Duiquer de Ogilby (Sp), Ogilbyducker (G), Céphalophe d'Ogilby (F).
DESCRIPTION Shoulder height about 22 inches (56 cm). Weight 35-40 pounds (16-18 kg).
One of the least-known duikers. Medium sized and generally bright orange in color, tending to reddish on the hindquarters, with underparts paler. A black dorsal stripe, wider in the center and tapering at the ends, extends from the shoulders to the top of the rump. The head tuft is orange. The face is browner than the body and is darkest on the muzzle. The legs are light brown, darkening toward the hoofs. The tail has a whitish tip. Inguinal (groin) glands are present. The horns (both sexes) are cone-shaped, strongly ridged and thick at the base, and grow backward in the line of the face with the tips curving slightly forward. Females are similar to males, though a little larger and with smaller horns.
HABITAT High rain forest.
DISTRIBUTION There are two populations, separated by a gap of about 700 miles (1,125 km), in the lowland equatorial forest zone. One is in West Africa, extending from parts of Sierra Leone eastward through Liberia and southern Ivory Coast to southwestern Ghana. The other is in Central Africa, including extreme southeastern Nigeria east of the Cross River, far western Cameroon near the Nigerian border, Bioko Island (formerly Fernando Po) in Equatorial Guinea, and western Gabon.

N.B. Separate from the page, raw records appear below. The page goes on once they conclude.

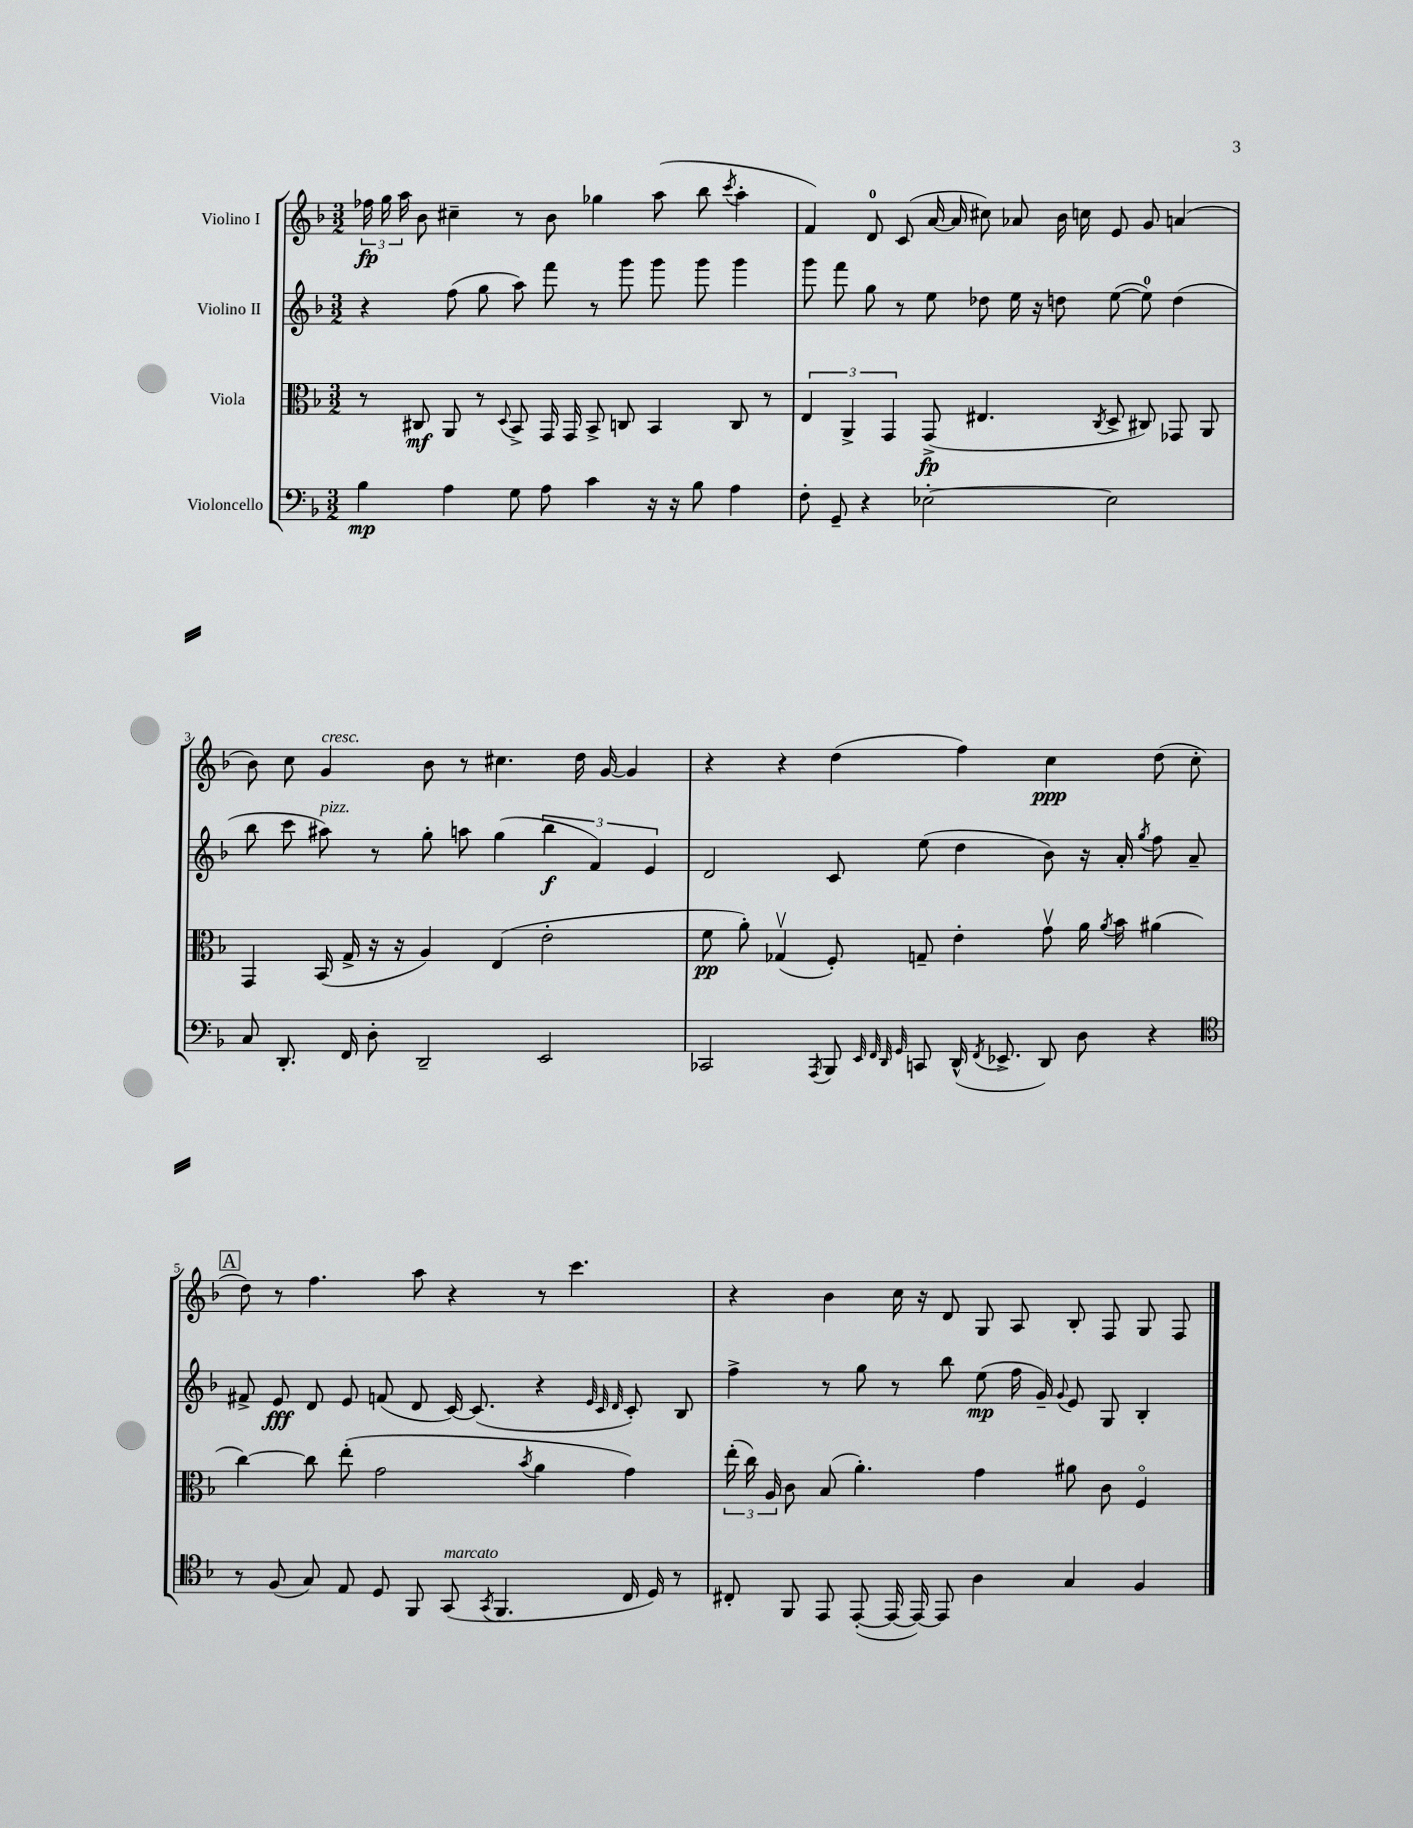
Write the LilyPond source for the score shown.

<<
\new StaffGroup <<
\new Staff = "s0" \with { instrumentName = "Violino I" } {
    \clef treble \key f \major \numericTimeSignature \time 3/2
    \autoBeamOff \tuplet 3/2 { fes''16\fp g''16 a''16 } bes'8 cis''4-- r8 bes'8 ges''4 a''8( bes''8 \acciaccatura { c'''8 } a''4-. |
    f'4) d'8-0 c'8( a'16~ a'16 cis''8) aes'8 bes'16 c''16 e'8 g'8 a'4( |
    bes'8) c''8 g'4^\markup { \italic "cresc." } bes'8 r8 cis''4. d''16 g'16~ g'4 |
    r4 r4 d''4( f''4) c''4\ppp d''8( c''8-. |
    \mark \markup { \box "A" } d''8) r8 f''4. a''8 r4 r8 c'''4. |
    r4 bes'4 c''16 r16 d'8 g8 a8 bes8-. f8 g8 f8 \bar "|." |
}
\new Staff = "s1" \with { instrumentName = "Violino II" } {
    \clef treble \key f \major \numericTimeSignature \time 3/2
    \autoBeamOff r4 f''8( g''8 a''8) f'''8 r8 g'''8 g'''8 g'''8 g'''4 |
    g'''8 f'''8 g''8 r8 e''8 des''8 e''16 r16 d''8 e''8~( e''8-0) d''4( |
    bes''8 c'''8 ais''8^\markup { \italic "pizz." }) r8 g''8-. a''8 g''4( \tuplet 3/2 { bes''4\f f'4) e'4 } |
    d'2 c'8 e''8( d''4 bes'8) r16 a'16-. \acciaccatura { g''8 } f''8 a'8-- |
    \mark \markup { \box "A" } fis'8-> e'8\fff d'8 e'8 f'8( d'8 c'16~) c'8.( r4 \grace { e'32 c'32 d'32 } c'8-.) bes8 |
    f''4-> r8 g''8 r8 bes''8 e''8\mp( f''16 g'16--) \appoggiatura { g'8 } e'8 g8 bes4-. \bar "|." |
}
\new Staff = "s2" \with { instrumentName = "Viola" } {
    \clef alto \key f \major \numericTimeSignature \time 3/2
    \autoBeamOff r8 cis8\mf a,8 r8 \appoggiatura { d8 } bes,8-> g,16 g,16 bes,8-> c8 bes,4 c8 r8 |
    \tuplet 3/2 { e4 a,4-> g,4 } g,8->\fp( eis4. \acciaccatura { c8 } d8-> cis8) ges,8 a,8 |
    g,4 bes,16( g16-> r16 r16 a4) e4( e'2-. |
    f'8\pp a'8-.) ges4\upbow( f8-.) g8-- e'4-. g'8\upbow a'16 \acciaccatura { a'8 } bes'16 ais'4( |
    \mark \markup { \box "A" } c''4~) c''8 e''8-.( g'2 \acciaccatura { bes'8 } a'4 g'4) |
    \tuplet 3/2 { e''16-.( c''16) a16 } c'8 bes8( a'4.-.) g'4 ais'8 c'8 f4\flageolet \bar "|." |
}
\new Staff = "s3" \with { instrumentName = "Violoncello" } {
    \clef bass \key f \major \numericTimeSignature \time 3/2
    \autoBeamOff bes4\mp a4 g8 a8 c'4 r16 r16 bes8 a4 |
    f8-. g,8-- r4 ees2~-. ees2 |
    c8 d,8.-. f,16 d8-. d,2-- e,2 |
    ces,2 \acciaccatura { a,,8 } bes,,8 \grace { e,32 f,32 d,32 g,32 } c,8 d,16-^( \acciaccatura { f,8 } ees,8.-> d,8) d8 r4 |
    \mark \markup { \box "A" } \clef tenor r8 f8( g8) e8 d8 f,8 g,8^\markup { \italic "marcato" }( \acciaccatura { g,8 } f,4. c16 d16) r8 |
    cis8-. f,8 e,8 e,8~-.( e,16~ e,16~) e,8 a4 g4 f4 \bar "|." |
}
>>
>>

TAXONOMIC NOTES Three subspecies are recognized: brookei (Brooke duiker, from Sierra Leone to Togo), crusalbum (white-legged duiker, known only from western Gabon;its white legs distinguish it from all other duikers), and ogilbyi (southeastern Nigeria east of the Cross River, southwestern Cameroon, and Bioko Island in Equatorial Guinea). We do not separate them.